■ **Assigned task**
Restate the entries below word for word, leaving nothing out.

■ **Given entries**
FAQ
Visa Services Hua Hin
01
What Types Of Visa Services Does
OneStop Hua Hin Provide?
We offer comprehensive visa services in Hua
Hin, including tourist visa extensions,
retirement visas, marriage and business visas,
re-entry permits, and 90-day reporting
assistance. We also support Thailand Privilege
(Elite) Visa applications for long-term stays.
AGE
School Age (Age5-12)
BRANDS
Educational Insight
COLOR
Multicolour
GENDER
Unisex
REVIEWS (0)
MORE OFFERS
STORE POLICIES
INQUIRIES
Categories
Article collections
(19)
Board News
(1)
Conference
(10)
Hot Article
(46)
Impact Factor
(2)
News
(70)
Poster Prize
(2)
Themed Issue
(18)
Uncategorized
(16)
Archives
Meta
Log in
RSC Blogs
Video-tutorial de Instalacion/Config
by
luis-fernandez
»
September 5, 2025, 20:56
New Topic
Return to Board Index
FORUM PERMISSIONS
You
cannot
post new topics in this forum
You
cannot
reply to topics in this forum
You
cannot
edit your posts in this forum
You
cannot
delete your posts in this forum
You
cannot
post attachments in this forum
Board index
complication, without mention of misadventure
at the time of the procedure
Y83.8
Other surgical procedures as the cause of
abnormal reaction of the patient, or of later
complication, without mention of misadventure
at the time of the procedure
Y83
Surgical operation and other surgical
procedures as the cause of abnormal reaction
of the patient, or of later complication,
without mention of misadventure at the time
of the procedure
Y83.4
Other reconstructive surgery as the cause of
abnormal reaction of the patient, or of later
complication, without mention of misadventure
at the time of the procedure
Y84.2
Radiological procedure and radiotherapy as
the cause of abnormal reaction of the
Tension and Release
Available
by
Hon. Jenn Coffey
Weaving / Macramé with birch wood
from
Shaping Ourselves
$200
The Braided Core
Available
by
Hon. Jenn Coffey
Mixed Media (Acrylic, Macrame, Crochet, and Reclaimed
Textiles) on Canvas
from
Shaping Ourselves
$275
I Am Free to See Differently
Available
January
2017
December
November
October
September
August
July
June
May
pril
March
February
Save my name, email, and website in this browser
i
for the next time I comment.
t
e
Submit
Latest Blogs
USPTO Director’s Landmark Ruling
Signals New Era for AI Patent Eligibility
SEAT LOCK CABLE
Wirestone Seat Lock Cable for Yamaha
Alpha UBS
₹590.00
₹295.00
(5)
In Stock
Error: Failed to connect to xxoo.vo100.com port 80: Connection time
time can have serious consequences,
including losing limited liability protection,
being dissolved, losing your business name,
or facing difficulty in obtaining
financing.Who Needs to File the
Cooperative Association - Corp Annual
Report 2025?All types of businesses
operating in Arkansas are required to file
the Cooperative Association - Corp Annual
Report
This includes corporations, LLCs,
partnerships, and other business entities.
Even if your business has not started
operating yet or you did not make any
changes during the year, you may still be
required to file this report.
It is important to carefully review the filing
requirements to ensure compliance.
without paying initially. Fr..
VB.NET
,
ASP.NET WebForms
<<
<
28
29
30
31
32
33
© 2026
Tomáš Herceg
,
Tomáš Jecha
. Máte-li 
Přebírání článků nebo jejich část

■ **Response**
FAQ
Visa Services Hua Hin
01
What Types Of Visa Services Does
OneStop Hua Hin Provide?
We offer comprehensive visa services in Hua
Hin, including tourist visa extensions,
retirement visas, marriage and business visas,
re-entry permits, and 90-day reporting
assistance. We also support Thailand Privilege
(Elite) Visa applications for long-term stays.
AGE
School Age (Age5-12)
BRANDS
Educational Insight
COLOR
Multicolour
GENDER
Unisex
REVIEWS (0)
MORE OFFERS
STORE POLICIES
INQUIRIES
Categories
Article collections
(19)
Board News
(1)
Conference
(10)
Hot Article
(46)
Impact Factor
(2)
News
(70)
Poster Prize
(2)
Themed Issue
(18)
Uncategorized
(16)
Archives
Meta
Log in
RSC Blogs
Video-tutorial de Instalacion/Config
by
luis-fernandez
»
September 5, 2025, 20:56
New Topic
Return to Board Index
FORUM PERMISSIONS
You
cannot
post new topics in this forum
You
cannot
reply to topics in this forum
You
cannot
edit your posts in this forum
You
cannot
delete your posts in this forum
You
cannot
post attachments in this forum
Board index
complication, without mention of misadventure
at the time of the procedure
Y83.8
Other surgical procedures as the cause of
abnormal reaction of the patient, or of later
complication, without mention of misadventure
at the time of the procedure
Y83
Surgical operation and other surgical
procedures as the cause of abnormal reaction
of the patient, or of later complication,
without mention of misadventure at the time
of the procedure
Y83.4
Other reconstructive surgery as the cause of
abnormal reaction of the patient, or of later
complication, without mention of misadventure
at the time of the procedure
Y84.2
Radiological procedure and radiotherapy as
the cause of abnormal reaction of the
Tension and Release
Available
by
Hon. Jenn Coffey
Weaving / Macramé with birch wood
from
Shaping Ourselves
$200
The Braided Core
Available
by
Hon. Jenn Coffey
Mixed Media (Acrylic, Macrame, Crochet, and Reclaimed
Textiles) on Canvas
from
Shaping Ourselves
$275
I Am Free to See Differently
Available
January
2017
December
November
October
September
August
July
June
May
pril
March
February
Save my name, email, and website in this browser
i
for the next time I comment.
t
e
Submit
Latest Blogs
USPTO Director’s Landmark Ruling
Signals New Era for AI Patent Eligibility
SEAT LOCK CABLE
Wirestone Seat Lock Cable for Yamaha
Alpha UBS
₹590.00
₹295.00
(5)
In Stock
Error: Failed to connect to xxoo.vo100.com port 80: Connection time
time can have serious consequences,
including losing limited liability protection,
being dissolved, losing your business name,
or facing difficulty in obtaining
financing.Who Needs to File the
Cooperative Association - Corp Annual
Report 2025?All types of businesses
operating in Arkansas are required to file
the Cooperative Association - Corp Annual
Report
This includes corporations, LLCs,
partnerships, and other business entities.
Even if your business has not started
operating yet or you did not make any
changes during the year, you may still be
required to file this report.
It is important to carefully review the filing
requirements to ensure compliance.
without paying initially. Fr..
VB.NET
,
ASP.NET WebForms
<<
<
28
29
30
31
32
33
© 2026
Tomáš Herceg
,
Tomáš Jecha
. Máte-li 
Přebírání článků nebo jejich část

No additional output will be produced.